1 a archaic: to check, test, or verify by evidence or experiments  b : to to incorporate suitable controls in < a controlled experiment >  2 a : to exercise restraining or directing influence over: REGULATE b : to have power over: RULE c : to reduce the incidence or severity of esp. to innocuous levels < ~ an insect population > < ~ a disease > syn see CONDUCT

 

   The second definition listed above, the noun, is defined as follows:

 

1 a : an act or instance of controlling also : power or authority to guide or manage b : skill in the use of a tool, instrument, technique, or artistic medium c : the regulation of economic activity esp. by government directive -- usu. used in pl. < price ~s 2 : RESTRAINT, RESERVE  3 : one that controls: as a (1) : an experiment in which the subjects are treated as in a parallel experiment except for omission of the procedure or agent under test and which is used as a standard of comparison in judging experimental effects -- called also control experiment  (2) : one (as an organism, culture or group) that is part of a control  b : a device or mechanism used to regulate or guide the operation of a machine, apparatus, or system  c : an organization that directs a spaceflight < mission ~ > d : a personality or spirit believed to actuate the utterances or performances of a spiritualist medium  syn see POWER

 

   Let us start with the, I suspect, bullshit etymology.

 

   2nd entry - 1590 - first of shift?

 

   As  regards the citiation of contra + rotulus (prefix + noun) for a verb: does this happen often?
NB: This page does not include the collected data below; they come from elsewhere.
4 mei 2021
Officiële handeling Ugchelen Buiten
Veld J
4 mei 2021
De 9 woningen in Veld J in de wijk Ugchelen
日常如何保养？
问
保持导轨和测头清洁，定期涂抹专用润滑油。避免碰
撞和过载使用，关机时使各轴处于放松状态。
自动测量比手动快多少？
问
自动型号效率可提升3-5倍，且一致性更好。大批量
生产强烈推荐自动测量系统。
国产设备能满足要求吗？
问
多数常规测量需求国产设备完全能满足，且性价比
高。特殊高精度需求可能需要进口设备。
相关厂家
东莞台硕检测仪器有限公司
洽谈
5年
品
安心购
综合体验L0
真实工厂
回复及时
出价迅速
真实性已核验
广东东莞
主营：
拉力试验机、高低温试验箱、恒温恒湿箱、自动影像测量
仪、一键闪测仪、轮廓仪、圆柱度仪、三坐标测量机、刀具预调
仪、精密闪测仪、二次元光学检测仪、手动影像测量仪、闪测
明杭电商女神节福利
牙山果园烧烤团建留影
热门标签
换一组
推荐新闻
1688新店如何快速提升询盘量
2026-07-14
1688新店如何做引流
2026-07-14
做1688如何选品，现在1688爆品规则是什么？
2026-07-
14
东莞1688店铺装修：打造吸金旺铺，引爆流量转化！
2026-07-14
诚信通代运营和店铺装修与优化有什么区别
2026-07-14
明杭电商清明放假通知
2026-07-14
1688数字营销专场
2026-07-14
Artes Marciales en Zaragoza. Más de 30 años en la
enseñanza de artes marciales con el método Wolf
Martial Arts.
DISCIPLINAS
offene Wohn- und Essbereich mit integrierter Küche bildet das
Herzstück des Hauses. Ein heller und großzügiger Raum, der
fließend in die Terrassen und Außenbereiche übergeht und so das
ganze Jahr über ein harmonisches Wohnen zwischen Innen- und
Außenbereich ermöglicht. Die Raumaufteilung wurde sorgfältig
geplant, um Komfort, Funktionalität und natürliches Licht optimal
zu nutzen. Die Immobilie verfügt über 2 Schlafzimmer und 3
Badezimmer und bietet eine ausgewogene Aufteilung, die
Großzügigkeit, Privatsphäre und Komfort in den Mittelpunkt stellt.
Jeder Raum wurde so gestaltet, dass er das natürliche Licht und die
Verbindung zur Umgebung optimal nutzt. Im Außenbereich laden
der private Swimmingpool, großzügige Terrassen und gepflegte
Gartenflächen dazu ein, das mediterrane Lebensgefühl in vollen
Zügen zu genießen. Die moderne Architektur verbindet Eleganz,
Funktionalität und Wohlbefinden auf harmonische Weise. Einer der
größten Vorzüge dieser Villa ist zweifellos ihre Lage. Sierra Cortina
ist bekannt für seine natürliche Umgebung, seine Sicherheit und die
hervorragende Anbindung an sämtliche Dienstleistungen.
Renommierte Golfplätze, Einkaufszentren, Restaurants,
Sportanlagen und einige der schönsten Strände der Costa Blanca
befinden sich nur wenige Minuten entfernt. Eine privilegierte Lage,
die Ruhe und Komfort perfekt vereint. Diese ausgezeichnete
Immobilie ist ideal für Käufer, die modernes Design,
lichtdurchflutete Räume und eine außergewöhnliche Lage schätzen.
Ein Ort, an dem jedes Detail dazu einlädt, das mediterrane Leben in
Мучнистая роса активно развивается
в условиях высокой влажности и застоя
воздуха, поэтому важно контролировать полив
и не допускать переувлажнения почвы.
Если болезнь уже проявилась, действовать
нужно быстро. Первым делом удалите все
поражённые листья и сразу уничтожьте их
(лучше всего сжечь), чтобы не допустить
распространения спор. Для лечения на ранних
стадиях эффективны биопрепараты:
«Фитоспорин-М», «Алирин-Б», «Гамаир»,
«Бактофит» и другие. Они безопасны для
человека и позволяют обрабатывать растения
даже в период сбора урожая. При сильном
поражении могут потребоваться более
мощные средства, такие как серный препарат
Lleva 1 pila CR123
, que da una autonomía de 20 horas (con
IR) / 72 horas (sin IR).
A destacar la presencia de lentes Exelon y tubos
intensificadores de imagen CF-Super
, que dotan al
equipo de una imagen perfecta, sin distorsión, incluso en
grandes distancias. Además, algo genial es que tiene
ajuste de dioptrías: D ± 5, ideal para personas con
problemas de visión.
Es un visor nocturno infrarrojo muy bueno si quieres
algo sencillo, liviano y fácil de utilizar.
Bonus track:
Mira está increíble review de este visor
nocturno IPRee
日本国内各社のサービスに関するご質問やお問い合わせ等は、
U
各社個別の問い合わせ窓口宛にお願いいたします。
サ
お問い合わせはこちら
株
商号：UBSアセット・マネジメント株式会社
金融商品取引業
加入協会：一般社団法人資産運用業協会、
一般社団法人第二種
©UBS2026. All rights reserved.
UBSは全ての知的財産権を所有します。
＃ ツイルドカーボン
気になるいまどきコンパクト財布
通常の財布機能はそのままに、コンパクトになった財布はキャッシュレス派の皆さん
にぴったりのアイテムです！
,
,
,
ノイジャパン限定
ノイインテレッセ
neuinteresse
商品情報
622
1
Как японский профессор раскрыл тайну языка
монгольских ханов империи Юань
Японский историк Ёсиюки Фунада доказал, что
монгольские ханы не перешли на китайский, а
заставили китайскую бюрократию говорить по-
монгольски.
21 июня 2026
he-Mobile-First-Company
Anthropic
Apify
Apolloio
Anyone with more information email me.       

 

   Now on to the bulshit definitions, starting with #1.

 

   I see an evolution here, via the order of listings of senses.  "Slipping in" the part about "RULE" under subsection b of sense 2 is not slipping by me. The compensatory sense of sense 2 c  is also a slap in the face.

 

   Suffice it to say that if the same person wrote both of these, he most likely felt remorse after writing the first, overdoing the second as a kind of messed-up apology. This entire second definition should be condensed to no more than: economic or administrative control, and experimental control (sense 1); and device control (sense 2).

 

   What are the tests for combining senses? Overlap in usage? More?